INPUT »
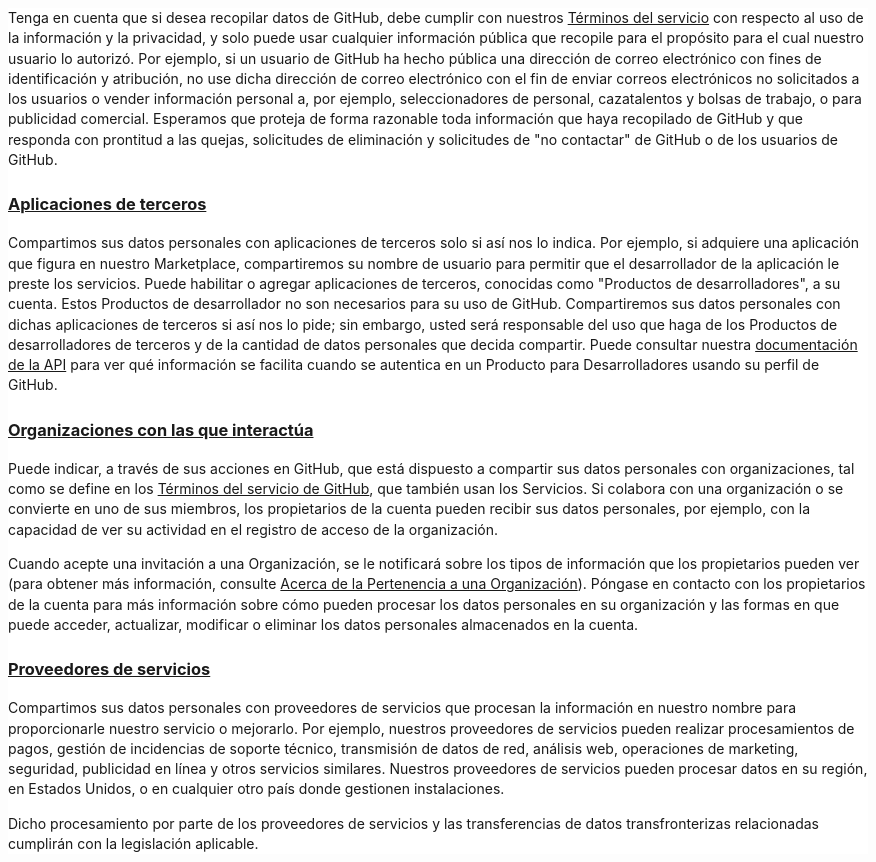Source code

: Tenga en cuenta que si desea recopilar datos de GitHub, debe cumplir con nuestros [Términos del servicio](/es/site-policy/github-terms/github-terms-of-service) con respecto al uso de la información y la privacidad, y solo puede usar cualquier información pública que recopile para el propósito para el cual nuestro usuario lo autorizó. Por ejemplo, si un usuario de GitHub ha hecho pública una dirección de correo electrónico con fines de identificación y atribución, no use dicha dirección de correo electrónico con el fin de enviar correos electrónicos no solicitados a los usuarios o vender información personal a, por ejemplo, seleccionadores de personal, cazatalentos y bolsas de trabajo, o para publicidad comercial. Esperamos que proteja de forma razonable toda información que haya recopilado de GitHub y que responda con prontitud a las quejas, solicitudes de eliminación y solicitudes de "no contactar" de GitHub o de los usuarios de GitHub.

### [Aplicaciones de terceros](#third-party-applications) ###

Compartimos sus datos personales con aplicaciones de terceros solo si así nos lo indica. Por ejemplo, si adquiere una aplicación que figura en nuestro Marketplace, compartiremos su nombre de usuario para permitir que el desarrollador de la aplicación le preste los servicios. Puede habilitar o agregar aplicaciones de terceros, conocidas como "Productos de desarrolladores", a su cuenta. Estos Productos de desarrollador no son necesarios para su uso de GitHub. Compartiremos sus datos personales con dichas aplicaciones de terceros si así nos lo pide; sin embargo, usted será responsable del uso que haga de los Productos de desarrolladores de terceros y de la cantidad de datos personales que decida compartir. Puede consultar nuestra [documentación de la API](/es/rest/users) para ver qué información se facilita cuando se autentica en un Producto para Desarrolladores usando su perfil de GitHub.

### [Organizaciones con las que interactúa](#organizations-with-which-you-engage) ###

Puede indicar, a través de sus acciones en GitHub, que está dispuesto a compartir sus datos personales con organizaciones, tal como se define en los [Términos del servicio de GitHub](/es/site-policy/github-terms/github-terms-of-service), que también usan los Servicios. Si colabora con una organización o se convierte en uno de sus miembros, los propietarios de la cuenta pueden recibir sus datos personales, por ejemplo, con la capacidad de ver su actividad en el registro de acceso de la organización.

Cuando acepte una invitación a una Organización, se le notificará sobre los tipos de información que los propietarios pueden ver (para obtener más información, consulte [Acerca de la Pertenencia a una Organización](/es/account-and-profile/setting-up-and-managing-your-personal-account-on-github/managing-your-membership-in-organizations/about-organization-membership)). Póngase en contacto con los propietarios de la cuenta para más información sobre cómo pueden procesar los datos personales en su organización y las formas en que puede acceder, actualizar, modificar o eliminar los datos personales almacenados en la cuenta.

### [Proveedores de servicios](#service-providers) ###

Compartimos sus datos personales con proveedores de servicios que procesan la información en nuestro nombre para proporcionarle nuestro servicio o mejorarlo. Por ejemplo, nuestros proveedores de servicios pueden realizar procesamientos de pagos, gestión de incidencias de soporte técnico, transmisión de datos de red, análisis web, operaciones de marketing, seguridad, publicidad en línea y otros servicios similares. Nuestros proveedores de servicios pueden procesar datos en su región, en Estados Unidos, o en cualquier otro país donde gestionen instalaciones.

Dicho procesamiento por parte de los proveedores de servicios y las transferencias de datos transfronterizas relacionadas cumplirán con la legislación aplicable.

ASSIGNMENT »
Copy the data above word for word, keeping every line as it appears, and leave the pictures out of your answer.

TASK RESULT »
Source code

: Tenga en cuenta que si desea recopilar datos de GitHub, debe cumplir con nuestros [Términos del servicio](/es/site-policy/github-terms/github-terms-of-service) con respecto al uso de la información y la privacidad, y solo puede usar cualquier información pública que recopile para el propósito para el cual nuestro usuario lo autorizó. Por ejemplo, si un usuario de GitHub ha hecho pública una dirección de correo electrónico con fines de identificación y atribución, no use dicha dirección de correo electrónico con el fin de enviar correos electrónicos no solicitados a los usuarios o vender información personal a, por ejemplo, seleccionadores de personal, cazatalentos y bolsas de trabajo, o para publicidad comercial. Esperamos que proteja de forma razonable toda información que haya recopilado de GitHub y que responda con prontitud a las quejas, solicitudes de eliminación y solicitudes de "no contactar" de GitHub o de los usuarios de GitHub.

### [Aplicaciones de terceros](#third-party-applications) ###

Compartimos sus datos personales con aplicaciones de terceros solo si así nos lo indica. Por ejemplo, si adquiere una aplicación que figura en nuestro Marketplace, compartiremos su nombre de usuario para permitir que el desarrollador de la aplicación le preste los servicios. Puede habilitar o agregar aplicaciones de terceros, conocidas como "Productos de desarrolladores", a su cuenta. Estos Productos de desarrollador no son necesarios para su uso de GitHub. Compartiremos sus datos personales con dichas aplicaciones de terceros si así nos lo pide; sin embargo, usted será responsable del uso que haga de los Productos de desarrolladores de terceros y de la cantidad de datos personales que decida compartir. Puede consultar nuestra [documentación de la API](/es/rest/users) para ver qué información se facilita cuando se autentica en un Producto para Desarrolladores usando su perfil de GitHub.

### [Organizaciones con las que interactúa](#organizations-with-which-you-engage) ###

Puede indicar, a través de sus acciones en GitHub, que está dispuesto a compartir sus datos personales con organizaciones, tal como se define en los [Términos del servicio de GitHub](/es/site-policy/github-terms/github-terms-of-service), que también usan los Servicios. Si colabora con una organización o se convierte en uno de sus miembros, los propietarios de la cuenta pueden recibir sus datos personales, por ejemplo, con la capacidad de ver su actividad en el registro de acceso de la organización.

Cuando acepte una invitación a una Organización, se le notificará sobre los tipos de información que los propietarios pueden ver (para obtener más información, consulte [Acerca de la Pertenencia a una Organización](/es/account-and-profile/setting-up-and-managing-your-personal-account-on-github/managing-your-membership-in-organizations/about-organization-membership)). Póngase en contacto con los propietarios de la cuenta para más información sobre cómo pueden procesar los datos personales en su organización y las formas en que puede acceder, actualizar, modificar o eliminar los datos personales almacenados en la cuenta.

### [Proveedores de servicios](#service-providers) ###

Compartimos sus datos personales con proveedores de servicios que procesan la información en nuestro nombre para proporcionarle nuestro servicio o mejorarlo. Por ejemplo, nuestros proveedores de servicios pueden realizar procesamientos de pagos, gestión de incidencias de soporte técnico, transmisión de datos de red, análisis web, operaciones de marketing, seguridad, publicidad en línea y otros servicios similares. Nuestros proveedores de servicios pueden procesar datos en su región, en Estados Unidos, o en cualquier otro país donde gestionen instalaciones.

Dicho procesamiento por parte de los proveedores de servicios y las transferencias de datos transfronterizas relacionadas cumplirán con la legislación aplicable.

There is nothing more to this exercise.